The first assumption is that the New Testament is uniformly against violence. In The Moral Vision of the New Testament, pacifist Richard Hays utters something many nonpacifists affirm: “From Matthew to Revelation, we find a consistent witness against violence and a calling to the community to follow the example of Jesus in accepting suffering rather than inflicting it.”

It’s a sweeping sentiment that, it turns out, sweeps too broadly. When John the Baptist told soldiers to repent, he did not ask them to forsake their professions. He simply told them to soldier with integrity. When Jesus meets a Roman centurion, far from commanding him to give up his calling, he praises the man for his great faith. When Roman commander Cornelius becomes a Christian, he is not told in his dreams or by the apostles that laying down his arms is a necessary condition of faith in Christ. And Paul speaks of believers in the Praetorian Guard—men trained to defend the emperor by force when called upon.

More directly, the apostle Paul specifically teaches that God instituted governments to practice violence in certain instances. John Calvin later intensified the point to bring out its deeper meaning: A magistrate dishonors God if he refuses to “bloody his sword” in pursuing justice and defending people from evildoers.

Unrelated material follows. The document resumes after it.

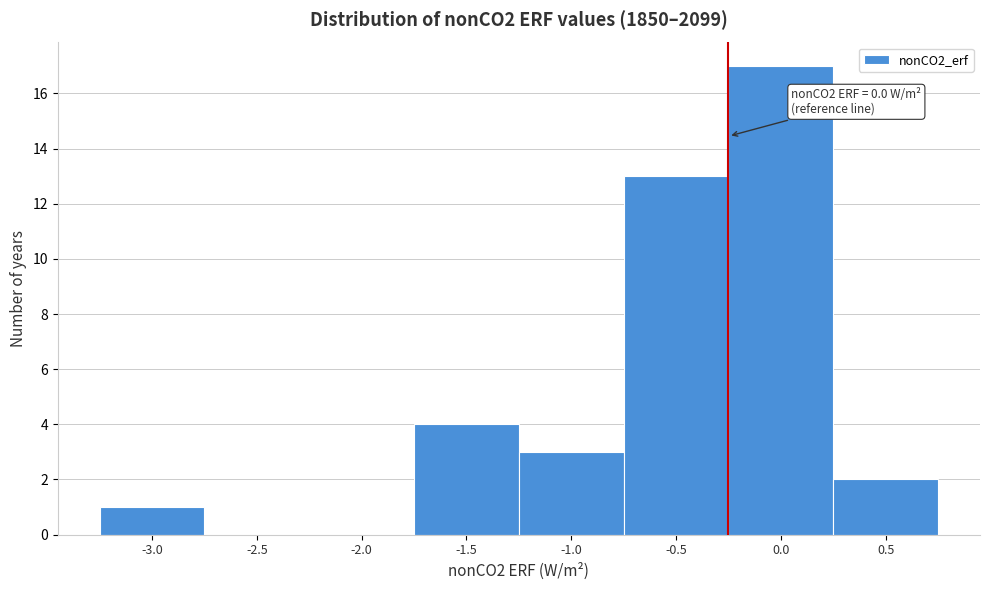

Reading left to right, extract all data points from this chart.

-3.0=1	-2.5=0	-2.0=0	-1.5=4	-1.0=3	-0.5=13	0.0=17	0.5=2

To be sure, the New Testament uniformly teaches that we are never to use violence to promote or defend our faith (and the world would be a much safer place right now if every religion and sect would adopt this principle). On the other hand, the New Testament, from Matthew to Revelation, seems to accept the fact that some Christians will practice violence as members of the military.

On Rendering to Caesar

The second historical assumption is that the early church stood uniformly against all violence. The early church Fathers certainly taught Christians to refuse to retaliate when persecuted—this refusal became a Christian distinctive, in fact. And Hippolytus, third-century bishop of Rome, announced that he wouldn’t baptize any who refused to give up soldiering.

But often it is not clear whether the problem is violence or idolatry. Every soldier was supposedly asked to offer incense to Caesar—though the requirement was often neglected for long periods. This would explain why by 303, ten years before Constantine became a Christian (a decade before the early church supposedly compromised its ethics as it came into power), the Roman army was littered with Christians. That year Diocletian began ferreting out Christians in his army, which turned out to be a simple matter: they were the only ones who refused to sacrifice to the genius of Caesar.